Young Man Goes Blind After Eating Diet of Chips
Recovering Man men's diet and importance of good nutrition

An extreme case of “fussy” junk-food eating led a young man in the UK to actually go blind, according to a new case report.

The patient involved in the case decided in his adolescence he only liked chips, french fries (a type of crisp) and the occasional slice of white bread.

When he lost his sight, clinical tests showed extremely severe nutritional deficiencies.

Reports have also stated that the patient felt unwell before losing his sight and was prescribed vitamin B12, however, the patient apparently didn’t take the vitamins.

Recovering Man Founder Richard Joy said: “This story is a crazy example of the lack of information we have on our diets.

“We’re prone to thinking that eating what you want doesn’t have any long-term issues, but instances like this show you that our bodies need a range of nutrients as part of a balanced diet.

“It’s just crazy to believe the patient’s parents never stepped-in, outlining the sheer unawareness we have to the power of a good or bad diet.”

Nutritional optic neuropathy, the case of blindness the patient has, is a dysfunction of the optic nerve which is important for vision.

The condition is reversible, if caught early, but if left untreated, it can lead to permanent structural damage to the optic nerve and permanent blindness.

Unfortunately, the patient has now acquired permanent blindness.

In developed countries like the UK, the most common causes of nutritional optic neuropathy are bowel problems or drugs that interfere with the absorption of various important nutrients from the stomach.

Purely dietary causes are less common because food supply is good, but elsewhere in the world, poverty, war and drought are linked to malnutrition and higher rates of nutritional optic neuropathy.

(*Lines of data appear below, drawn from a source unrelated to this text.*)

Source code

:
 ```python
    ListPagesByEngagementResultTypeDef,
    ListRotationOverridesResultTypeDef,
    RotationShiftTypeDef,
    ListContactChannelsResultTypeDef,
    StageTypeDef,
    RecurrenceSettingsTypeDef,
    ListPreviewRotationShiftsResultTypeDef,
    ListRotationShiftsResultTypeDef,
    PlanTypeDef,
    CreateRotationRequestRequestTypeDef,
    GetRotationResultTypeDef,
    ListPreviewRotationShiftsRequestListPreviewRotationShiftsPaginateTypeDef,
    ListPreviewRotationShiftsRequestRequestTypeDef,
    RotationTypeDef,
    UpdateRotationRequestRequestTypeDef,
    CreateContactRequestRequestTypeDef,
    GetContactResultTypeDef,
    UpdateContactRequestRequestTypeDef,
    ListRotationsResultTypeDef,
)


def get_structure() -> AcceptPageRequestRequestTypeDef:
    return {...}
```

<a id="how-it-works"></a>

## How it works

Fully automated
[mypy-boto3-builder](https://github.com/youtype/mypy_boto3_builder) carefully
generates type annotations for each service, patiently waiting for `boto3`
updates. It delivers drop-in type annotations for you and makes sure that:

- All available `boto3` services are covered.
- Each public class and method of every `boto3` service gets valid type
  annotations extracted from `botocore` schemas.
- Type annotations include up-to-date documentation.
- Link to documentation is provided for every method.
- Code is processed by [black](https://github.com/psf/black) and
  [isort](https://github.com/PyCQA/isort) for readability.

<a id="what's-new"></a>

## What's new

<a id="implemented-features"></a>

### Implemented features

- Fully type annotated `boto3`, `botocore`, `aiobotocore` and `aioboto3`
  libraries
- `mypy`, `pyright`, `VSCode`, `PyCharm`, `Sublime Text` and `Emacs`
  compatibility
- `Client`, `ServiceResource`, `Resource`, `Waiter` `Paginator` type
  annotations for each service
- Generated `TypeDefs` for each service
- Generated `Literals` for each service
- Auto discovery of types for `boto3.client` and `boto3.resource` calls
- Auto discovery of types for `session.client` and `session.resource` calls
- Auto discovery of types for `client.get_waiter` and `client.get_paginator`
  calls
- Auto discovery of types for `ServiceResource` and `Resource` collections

Clinician scientists from Bristol Medical School and the Bristol Eye Hospital examined the case of a teenage patient who first visited his GP complaining of tiredness.

The link between his nutritional status and vision was not picked up until much later, and by then, his visual impairment had become permanent.

The researchers concluded that the patient’s ‘junk food’ diet and limited intake of nutritional vitamins and minerals resulted in the onset of nutritional optic neuropathy.

They suggest the condition could become more prevalent in future, given the widespread consumption of ‘junk food’ at the expense of more nutritious options, and the rising popularity of veganism if the vegan diet is not supplemented appropriately to prevent vitamin B12 deficiency.

Dr Denize Atan, the study’s lead author and Consultant Senior Lecturer in Ophthalmology at Bristol Medical School and Clinical Lead for Neuro-ophthalmology at Bristol Eye Hospital, said: “Our vision has such an impact on quality of life, education, employment, social interactions, and mental health.

“This case highlights the impact of diet on visual and physical health, and the fact that calorie intake and BMI are not reliable indicators of nutritional status.”

The team recommends dietary history should be part of any routine clinical examination like asking about smoking and alcohol intake.

This may avoid a diagnosis of nutritional optic neuropathy being missed or delayed as some associated visual loss can fully recover if the nutritional deficiencies are treated early enough.